_Texte source:_
Google contre les médias – La guerre pour l'avenir de l'information est déclarée

La tension qui couvait depuis des mois entre les éditeurs en ligne et Google au sujet de la montée en puissance des résumés par intelligence artificielle vient d'atteindre son point d'ébullition. Une nouvelle plainte a été déposée, cette fois par Penske Media Corporation, la société mère de publications américaines renommées telles que Rolling Stone et The Hollywood Reporter.

L'action en justice met en cause ce que beaucoup dans le monde de l'édition ressentent depuis un certain temps déjà. La chute drastique du trafic de recherche causée par les “AI Overviews” entraîne directement une baisse des revenus nécessaires à la création de contenu. Ce procès est en soi un développement déterminent, mais c'est la réponse de Google, formulée lors d'un sommet sur l'IA à New York, qui est peut-être encore plus révélatrice de la fracture qui s'opère.

Interrogé sur cette nouvelle affaire, Markham Erickson, vice-président des affaires gouvernementales et des politiques publiques de Google, a exposé la philosophie de l'entreprise. Tout en affirmant que Google n'abandonnera pas le modèle classique des 10 liens bleus, il a clairement exposé sa position sur les résumés IA. Selon lui, les préférences des utilisateurs évoluent. Ils ne chercheraient plus simplement des réponses factuelles et une liste de liens, mais désireraient de plus en plus des réponses contextuelles et des synthèses. Google se positionne donc comme un acteur répondant à cette nouvelle demande, tout en prétendant vouloir continuer à rediriger les internautes vers du contenu de valeur sur le web. L’argument central est que l’entreprise peut avoir le beurre et l'argent du beurre: fournir des résumés directs générés par l'IA tout en maintenant un écosystème sain qui envoie du trafic aux éditeurs.

_Données enregistrées:_
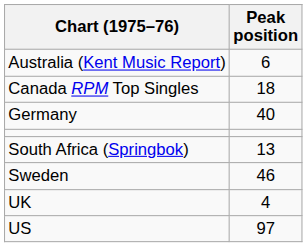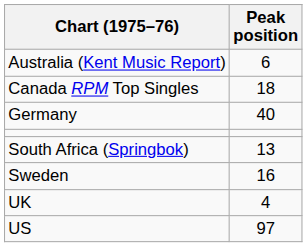Sweden | Peak position: 46 -> 16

_Actions demandées:_
1. Reprenez le passage du texte source commençant par « La tension qui » et se terminant par « The Hollywood Reporter. », en substituant « requête » à « plainte ».
2. D'après le texte source, quelle fonction Markham Erickson occupe-t-il chez Google ?
3. Traduisez en anglais cette phrase du texte source : « Selon lui, les préférences des utilisateurs évoluent. »

_Réponses fournies:_
1.
La tension qui couvait depuis des mois entre les éditeurs en ligne et Google au sujet de la montée en puissance des résumés par intelligence artificielle vient d'atteindre son point d'ébullition. Une nouvelle requête a été déposée, cette fois par Penske Media Corporation, la société mère de publications américaines renommées telles que Rolling Stone et The Hollywood Reporter.

2. Il est vice-président des affaires gouvernementales et des politiques publiques de Google.

3. According to him, users' preferences are changing.